How many watts? Kind of tubes? Speaker? Basic stuff.

What are they worth??

Some pics






Specs:
3 inputs. 
Foot switch input. 
3 knobs
-tremolo
-bass/treble
-on/off volume. 

Markings:
CSA 19952 809. 
2 amps. 115 volts 60 cycle 0.5 amps.

Speaker codes:
Dw45 12ccr8

she Works great! Great thick tone with no distortion. Low end really comes out when shes warmed and turned up. Quarter volume getts the floor rumbling. Tremolo effect is awesome!
I Just got her and im lovin it! Awesome warm clean tone.
Taking it to a local tube amp repairer for a basic check up to make sure everythings running smoothly. Will more then likely suggest a 3 prong plug replacement.
What are some other small upgrades that wont take away from their value?
Do they have value?

Any infos appreciated!
Thanks
Mike


----------



## Electraglide (Jan 24, 2010)

Another Pine amp owner; Pepco is Pine Electronic Products Co.. 19952 is their CSA #. I have an Arc amp about the same age,made by the same company. Here's pic of the inside of it.

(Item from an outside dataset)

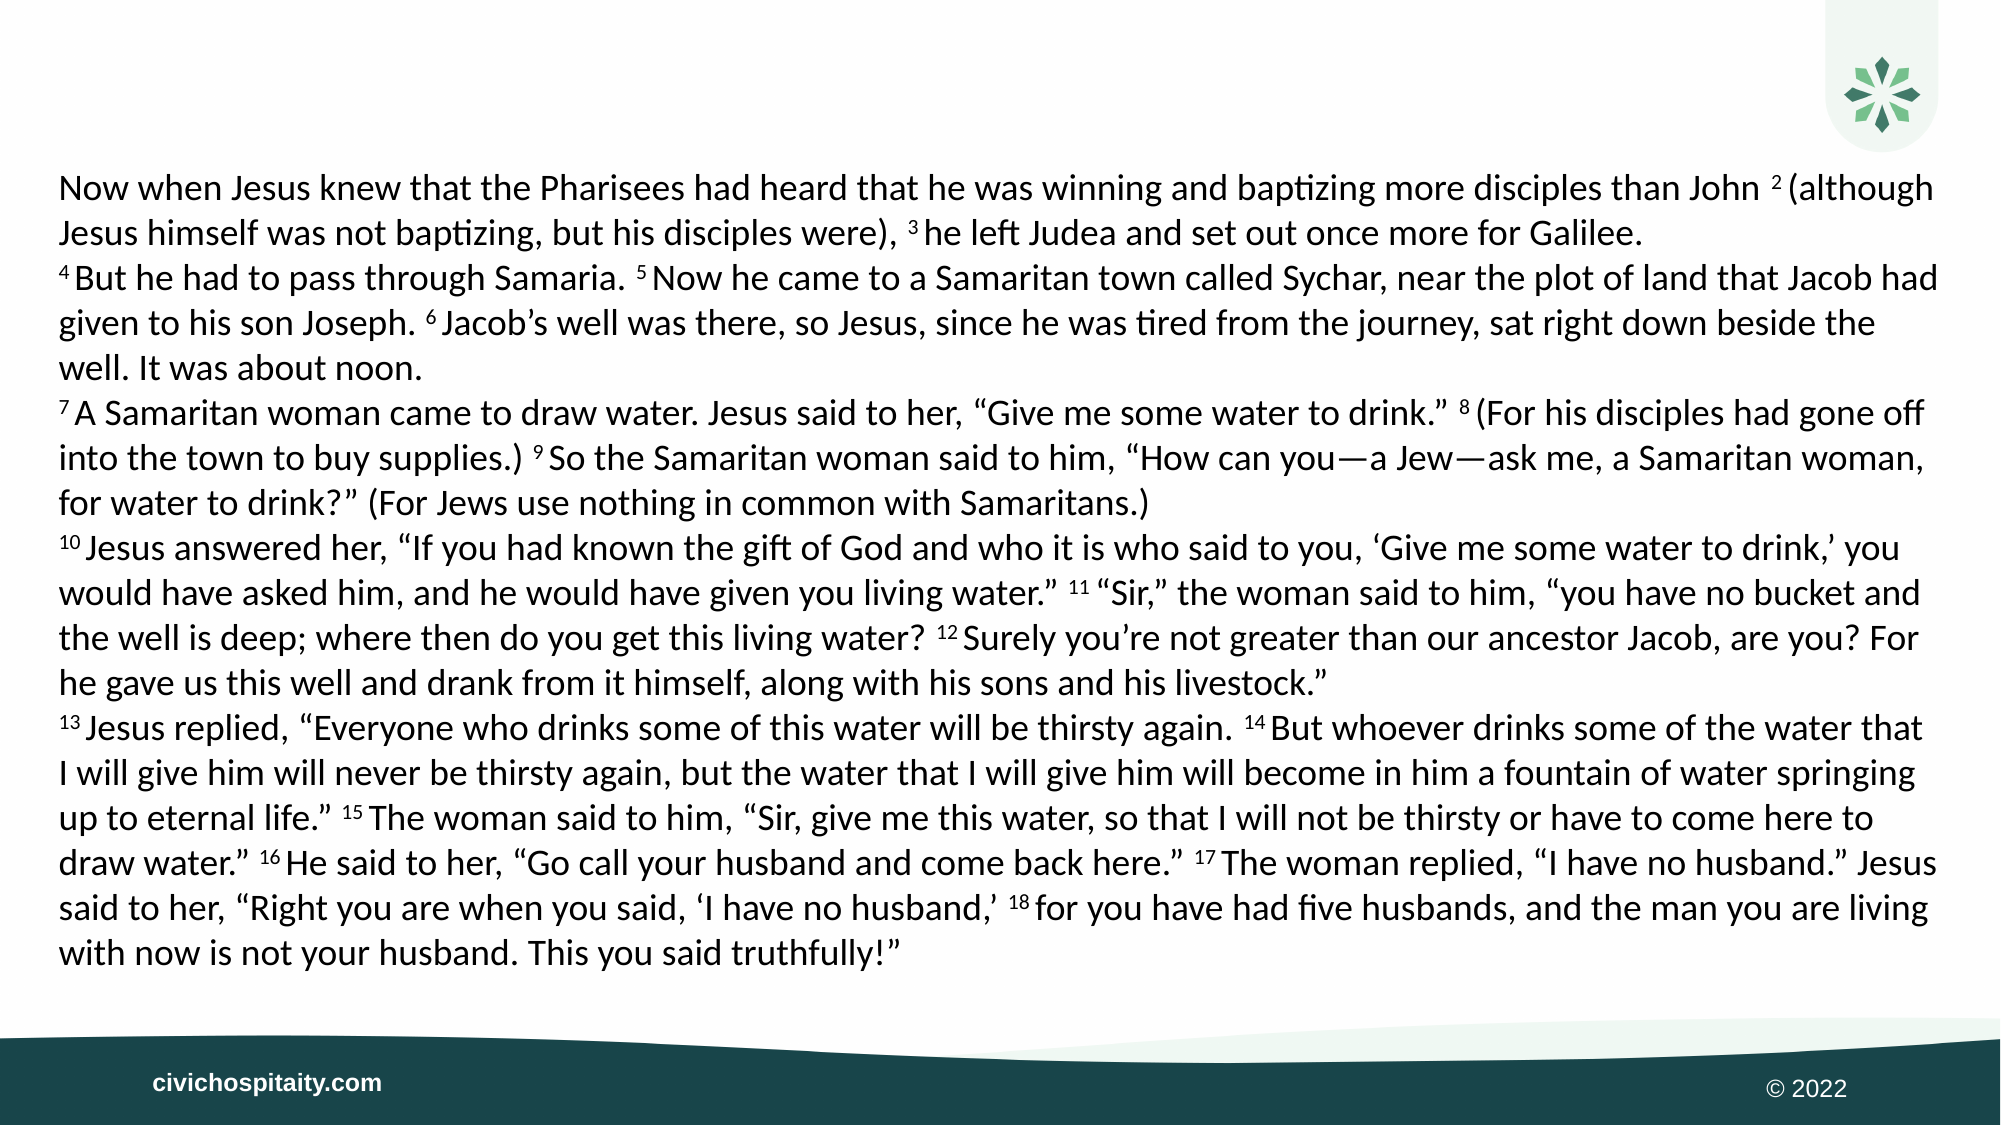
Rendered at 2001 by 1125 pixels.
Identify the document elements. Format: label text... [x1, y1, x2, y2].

text_box Now when Jesus knew that the Pharisees had heard that he was winning and baptizing more disciples than John 2 (although Jesus himself was not baptizing, but his disciples were), 3 he left Judea and set out once more for Galilee. 4 But he had to pass through Samaria. 5 Now he came to a Samaritan town called Sychar, near the plot of land that Jacob had given to his son Joseph. 6 Jacob’s well was there, so Jesus, since he was tired from the journey, sat right down beside the well. It was about noon. 7 A Samaritan woman came to draw water. Jesus said to her, “Give me some water to drink.” 8 (For his disciples had gone off into the town to buy supplies.) 9 So the Samaritan woman said to him, “How can you—a Jew—ask me, a Samaritan woman, for water to drink?” (For Jews use nothing in common with Samaritans.) 10 Jesus answered her, “If you had known the gift of God and who it is who said to you, ‘Give me some water to drink,’ you would have asked him, and he would have given you living water.” 11 “Sir,” the woman said to him, “you have no bucket and the well is deep; where then do you get this living water? 12 Surely you’re not greater than our ancestor Jacob, are you? For he gave us this well and drank from it himself, along with his sons and his livestock.” 13 Jesus replied, “Everyone who drinks some of this water will be thirsty again. 14 But whoever drinks some of the water that I will give him will never be thirsty again, but the water that I will give him will become in him a fountain of water springing up to eternal life.” 15 The woman said to him, “Sir, give me this water, so that I will not be thirsty or have to come here to draw water.” 16 He said to her, “Go call your husband and come back here.” 17 The woman replied, “I have no husband.” Jesus said to her, “Right you are when you said, ‘I have no husband,’ 18 for you have had five husbands, and the man you are living with now is not your husband. This you said truthfully!” [43, 155, 1957, 1026]
picture [0, 0, 2001, 1125]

Not too sure if this helps but the tubes are, from right to left.... 5Y3GT, 6V6GT, 12AX7A, 6AV6 and 6AV6. It has 2 Jensen Special Design 7" speakers in it. Not too sure of the watt or ohm ratings. Like yours, it's a good sounding amp.. Not too sure what watts it's putting out but I have other amps for that. And,as you've found out, there's not a lot of info out there, a lot of it right here. 
As far as changes and value, I'd get it 3 pronged and that's about it. Value, about what you figure it's worth. I paid a couple of bucks for mine and have seen them for up to $300, in very good shape. Oh yeah, the inputs....mine has 4, doesn't seem to any difference as far as I can hear.


----------



## punt (Jul 9, 2011)

That things sweet looking. Theyre wiring is so basic i love it. Im useless at electronics but with a schematic im sure even i could work on this thing.I did some digging and the speakers are the same some old traynors came with. A canadian sub company of jensen. I might swap it out for an eminence or something more bassy.I paid like 80 bucks for her but shes worth morth than that in tone alone. Im lovin the sound.


----------